[DATASET EXCERPTS]

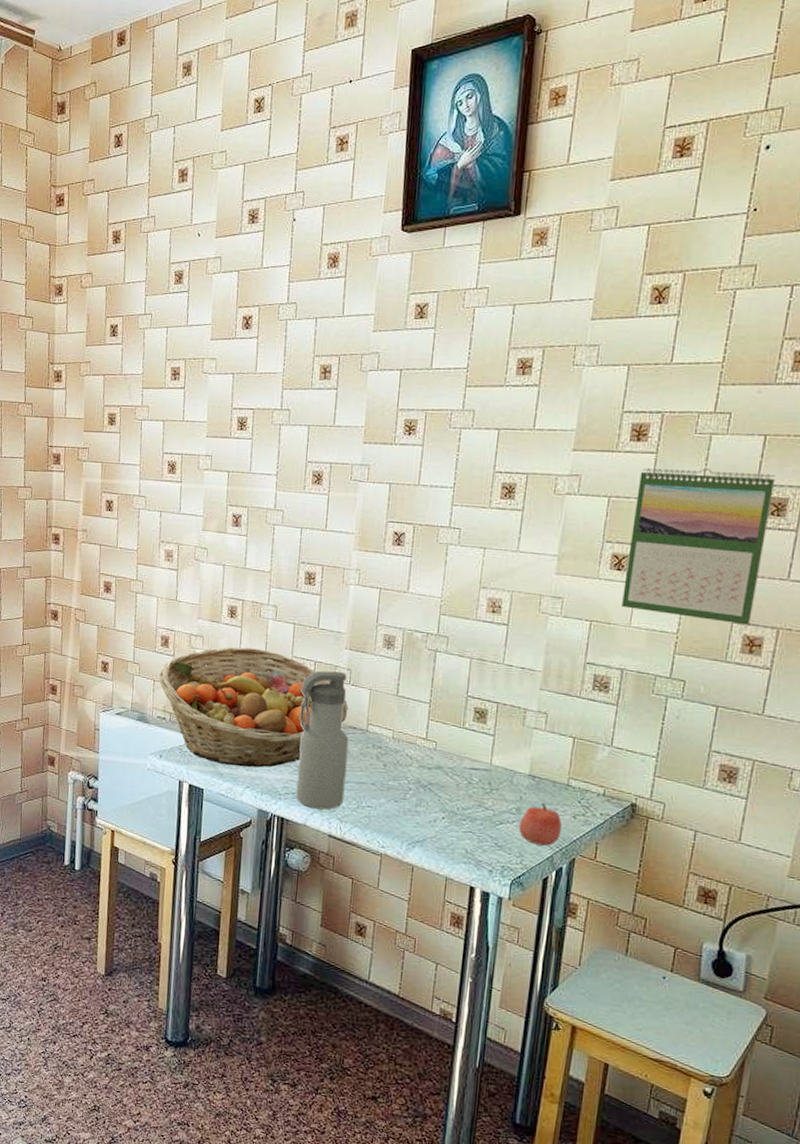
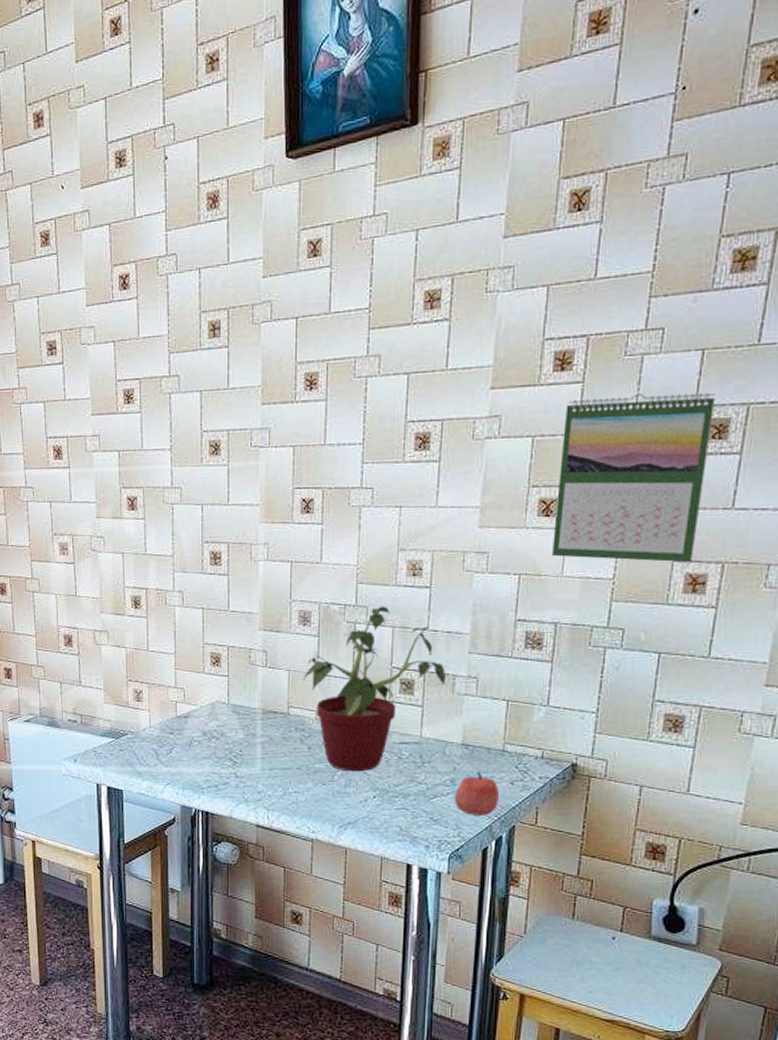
fruit basket: present [157,647,348,768] -> none [64,639,267,764]
water bottle: present [296,670,349,810] -> none [215,654,270,800]
potted plant: none [383,638,523,793] -> present [302,606,451,772]

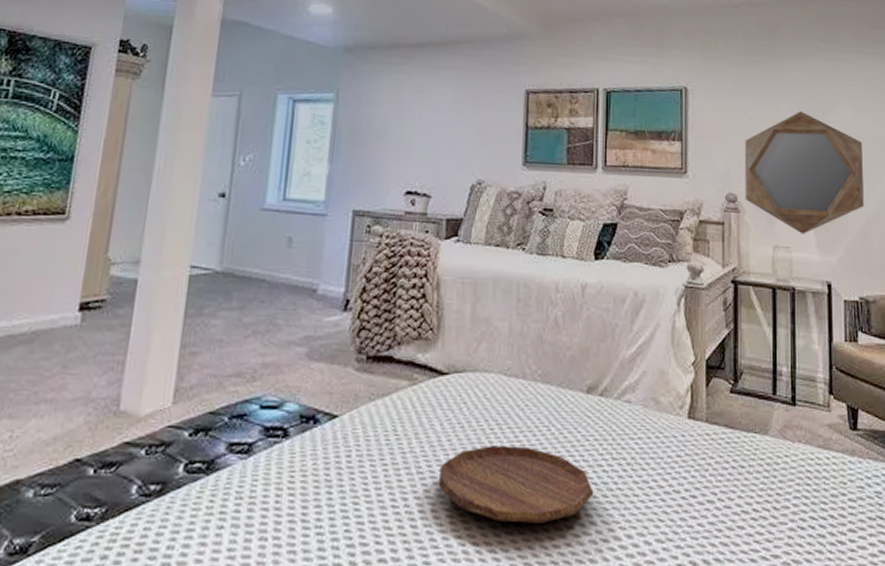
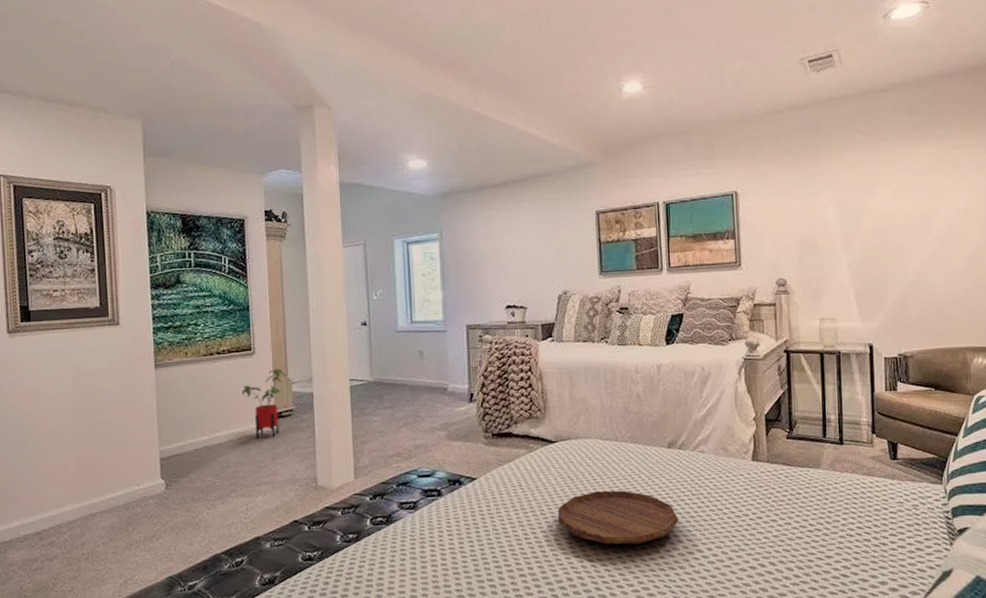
house plant: none [39,241,106,337] -> present [241,368,287,439]
home mirror: present [744,110,864,234] -> none [791,199,902,307]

[/DATASET EXCERPTS]

• _TASK REQUIREMENTS_
Please return every line in the data that includes the string "plant".

• _OUTPUT FOR THIS TASK_
potted plant: none [383,638,523,793] -> present [302,606,451,772]
house plant: none [39,241,106,337] -> present [241,368,287,439]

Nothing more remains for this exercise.